'Halloween' Reinvigorates A Dying Horror Franchise
The years have been kind, Michael.
There are probably a ton of Generation X directors who grew up loving John Carpenter's slasher originator Halloween and its unstoppable villain, Michael Myers. David Gordon Green must be one of them — considering he's never made a horror movie before. His name in the credits is certainly weird. And that goes double for co-writer Danny McBride, best known as the erstwhile HBO dickhead Kenny Powers. However strange it is to see these names attached to Halloween 2018, the tenth sequel/remake/reboot, you'll soon forget all that. Green and McBride have made an elevated version of Carpenter's original, and reinvigorated the franchise.
Green, whose authentic southern tales have wowed critics for years since he broke through with George Washington in 2000, lends a professional eye to Halloween. There are gallery-worthy shots of Michael Myers in this one. Almost 40 years to the day after he first debuted as "The Shape," Michael (Nick Castle, James Jude Courtney) returns in a direct sequel to the original. Green ignores all the other Halloween movies and imagines Myers was caught that 1978 Halloween night after falling off the balcony, and has since been in a psychiatric hospital. But he escapes during a transfer, something Laurie Strode (Jamie Lee Curtis), now 40 years wiser and 40 years more paranoid, has been preparing her entire life for.
Sarah Connor's got nothing on Strode and Curtis gives the gray-haired final grandma an edginess that makes you think she might actually be able to handle Michael. Curtis's casting is only one of the many ways Green celebrates Carpenter's work. He also takes us back to the suburbs, where we were originally haunted, to cast a shadow over all-American notions of comfort and safety. Fear is a killer in your own home. That still rings just as true as it always has. And Carpenter's old score returns again accompanied by perfect tracking shots that double as the killer's point of view. Green mimics Carpenter's shot selection throughout the film.
Back to Strode. She's never recovered from meeting Michael Myers and now lives in the woods, alone and preparing for exactly what happens in the movie. Her home (and I'm guessing this is McBride's influence here) is basically a big lobster trap for Michael. It's one of the fanboy details in this movie you gotta love.

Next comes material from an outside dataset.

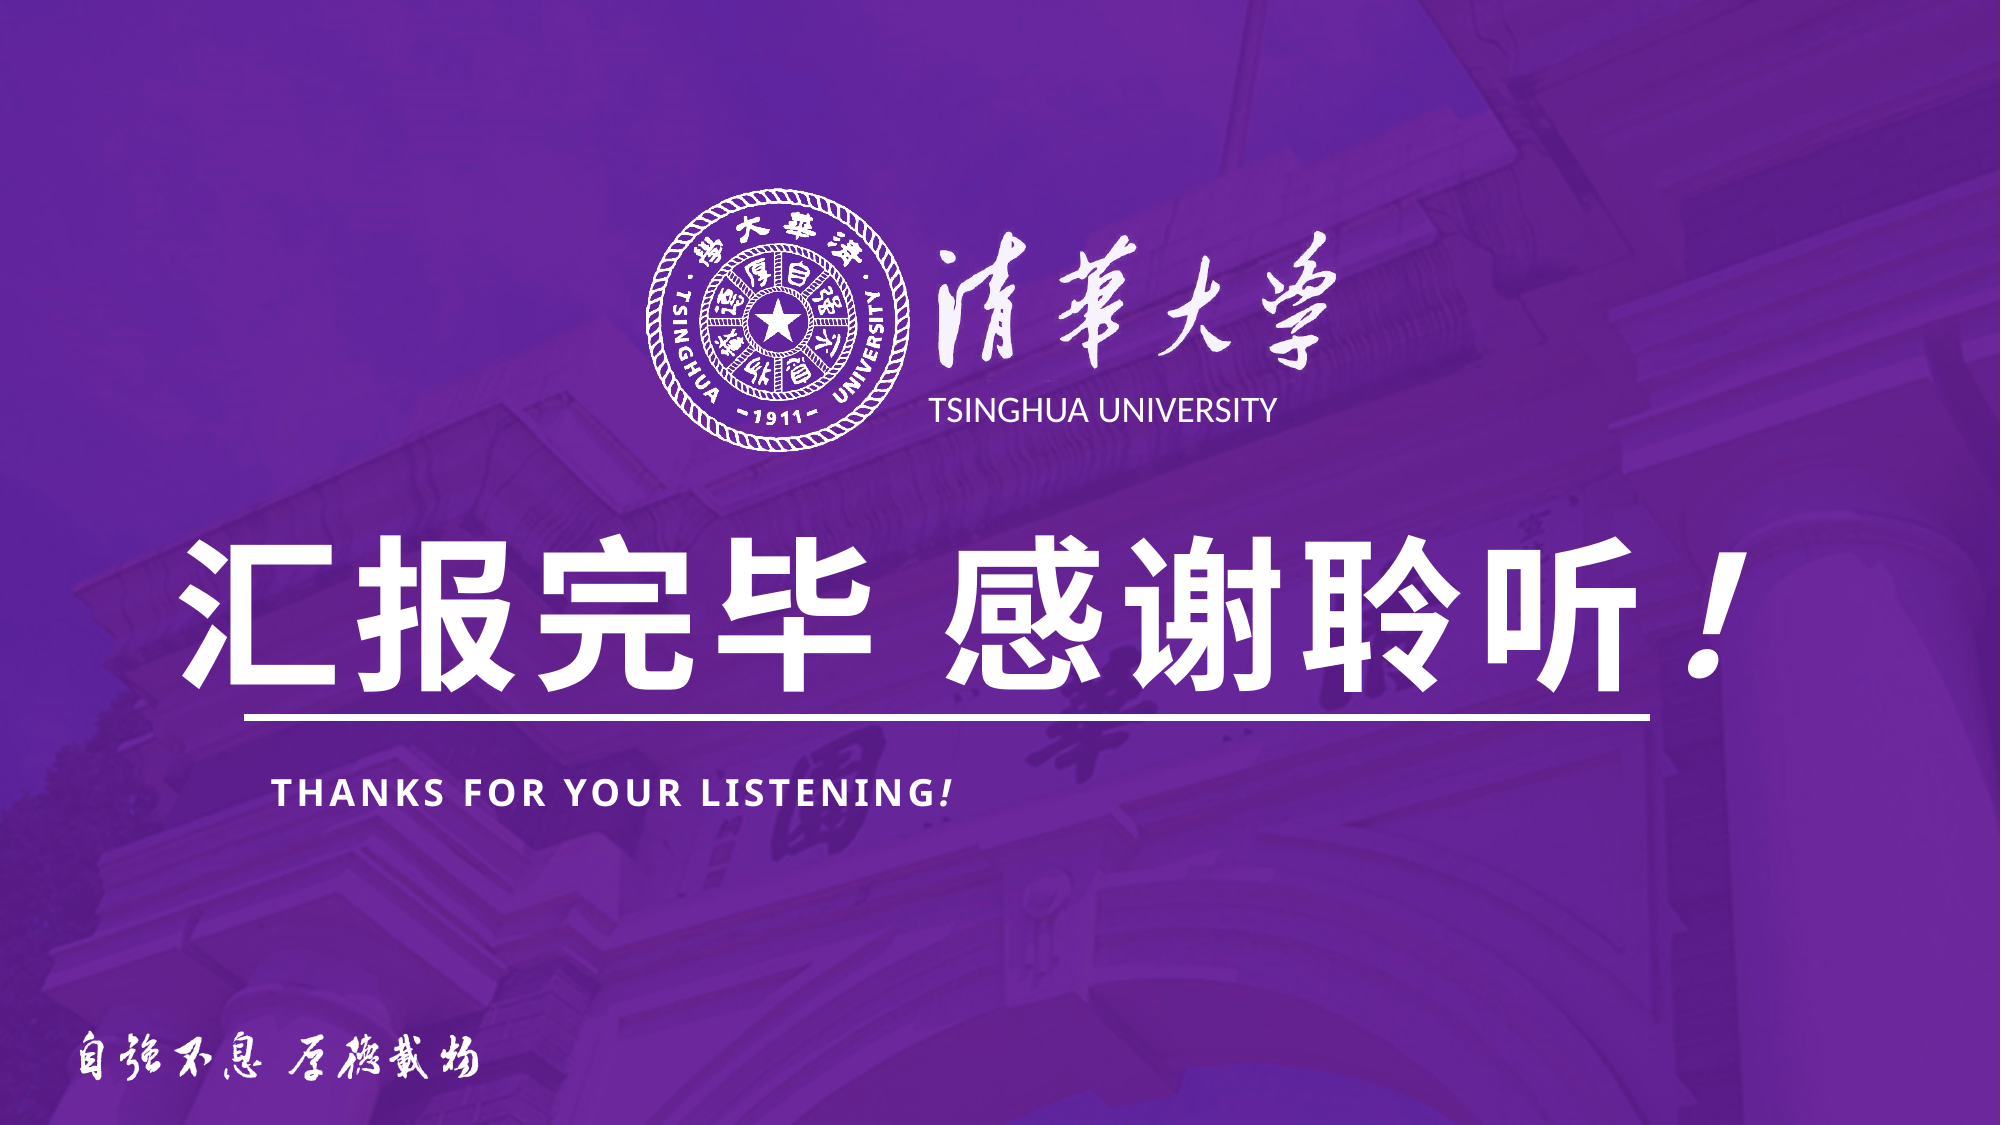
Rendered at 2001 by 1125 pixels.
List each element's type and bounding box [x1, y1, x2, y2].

The role reversal, of sorts, helps make this Halloween the best one since the first. Laurie hunts Michael. This leads to several standing applause-type moments, but it may have a more far-reaching effect. I can see this movie, pending box office results, ushering a whole new era for the Halloween franchise, and more, enticing other respected dramatic filmmakers to try their hands at horror. (Please Paul Thomas Anderson, remake Hellraiser.)
Laurie isn't the only Strode in Halloween. In fact, she's kind of useless until the end. The story focuses mainly on her estranged daughter, Karen (Judy Greer), and granddaughter, Allyson (Andi Matichak). They think Grandma is nuts, but we know better. The youngest Strode and her teenage friends bring the slasher out in Michael as he goes after them after escaping his shackles. These scenes are horror by-the-numbers. The script, while inventive, doesn't take too many chances thrills-wise and falls back on what worked in the first movie. Jump scares and mannequins are used well.
That especially rings true as the movie nears an end, which is masterfully done. Carpenter fans will appreciate what Green pulls off as Michael sets his sights on Laurie and she goes all Kevin McCallister on his ass. No spoilers, but the finish is full of that old Halloween feeling, yet also something different. Green knows what we want to see and he gives it to us in both familiar and new ways. He's a true fan, and his Halloween is a worthy installment that will hopefully reinvigorate a heretofore DOA franchise.